MJ: And where do you think women are getting these ideas of how many orgasms they're having, or what motivates these women to be upset enough to create a dysfunction?
LC: Well, I think we live in this really schizophrenic society where on one hand we're teaching abstinence-only sex-education in our schools, and on the other hand we're bombarded constantly with sexual imagery on television, in the media, in women's magazines, saying we should be having great sex all the time and here's how you do it. So I think that has made it so that we have these ideas that we should be having great sex. On the other hand, some women feel uncomfortable fully experiencing pleasure because of the sexual messages they got when they were young, so we live in this very confusing world. And now we have the introduction of the medical industry coming in and promoting this idea that if you're not experiencing a certain type of fabulous sex all the time that you have a disease.
MJ: You talked to a number of experts. Did you learn any non-prescription, non-surgical tricks that do seem to help women orgasm?

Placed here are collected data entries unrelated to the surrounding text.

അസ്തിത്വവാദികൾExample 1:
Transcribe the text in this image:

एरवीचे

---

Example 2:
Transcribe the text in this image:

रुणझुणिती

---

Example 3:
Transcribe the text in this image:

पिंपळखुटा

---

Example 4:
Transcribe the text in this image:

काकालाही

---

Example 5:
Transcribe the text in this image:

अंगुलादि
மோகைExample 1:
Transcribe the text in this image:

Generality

LC: Well, Betty Dodson, who wrote the book Self-Loving for One, claims that you can go to see her and be cured of all your sexual problems within an hour or two with her favorite vibrator. But it seems to me that part of the best sexual tricks seem to involve focusing on the part of the female body that has the most nerves: the clitoris. So I think any attention paid to that particular area helps tremendously.

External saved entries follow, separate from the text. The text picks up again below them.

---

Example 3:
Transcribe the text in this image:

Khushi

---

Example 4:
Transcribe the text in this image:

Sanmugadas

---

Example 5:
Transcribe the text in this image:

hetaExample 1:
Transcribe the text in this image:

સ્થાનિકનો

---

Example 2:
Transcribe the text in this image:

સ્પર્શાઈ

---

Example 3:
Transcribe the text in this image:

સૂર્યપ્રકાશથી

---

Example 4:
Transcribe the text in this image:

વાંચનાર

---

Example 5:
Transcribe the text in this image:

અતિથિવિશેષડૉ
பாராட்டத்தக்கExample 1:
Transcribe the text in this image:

MJ: There's also an expert in your film who says your biggest sex organ is between your ears. Did you find that to be true in making your documentary?
LC: Well, part of the difficulty I had in making this documentary is that the majority of women may not have a sort of medical condition—or maybe a small percentage actually do, and I don't want to disrespect that—but the greater majority of women suffer from other things. Such as, the fact that women continue to do the majority of domestic chores around the house. A recent study, actually one of my favorite studies ever, showed that if men help out around the house, they tend to have better sex lives. So I think things like that, a more equitable relationship... certainly watching a man vacuum is a big turn-on.
MJ: We've talked mostly about the film. Is there anything else you wanted to mention?
LC: Yeah, the whole health care debate that's been going on, one of the aspects that hasn't been fully discussed is the relationship of over-prescribing and over-medicalizing. Female sexual dysfunction is just one of many disorders that has been expanded and recently created that many people are being diagnosed with. In some cases, there are disorders like premenstrual dysmorphic disorder, this is a newer disorder, people are being prescribed massive amounts of drugs for these disorders, and in many cases they may not be diseases at all. The US is the only country other than New Zealand that allows direct-to-consumer advertising.
The effect that this has had is that we make up 5% of the world's population, and yet we purchase 42% of the world's drugs. So you can actually look at the numbers and see when the direct consumer advertising went up in the late 1990s, how many more people started getting on prescription drugs. Part of it is the types of disorders that get advertised on television are very vague. They're things that everyone suffers from now and again, such as trouble sleeping. And then we go to our doctors, we ask for these drugs, and doctors tend to prescribe what we ask for. We end up self-diagnosing and then going to our doctor. And I just hope that disease-mongering and the deregulation that took place in the 80s and 90s in the pharmaceutical industry will be re-examined and more regulation will be put in place to protect the public.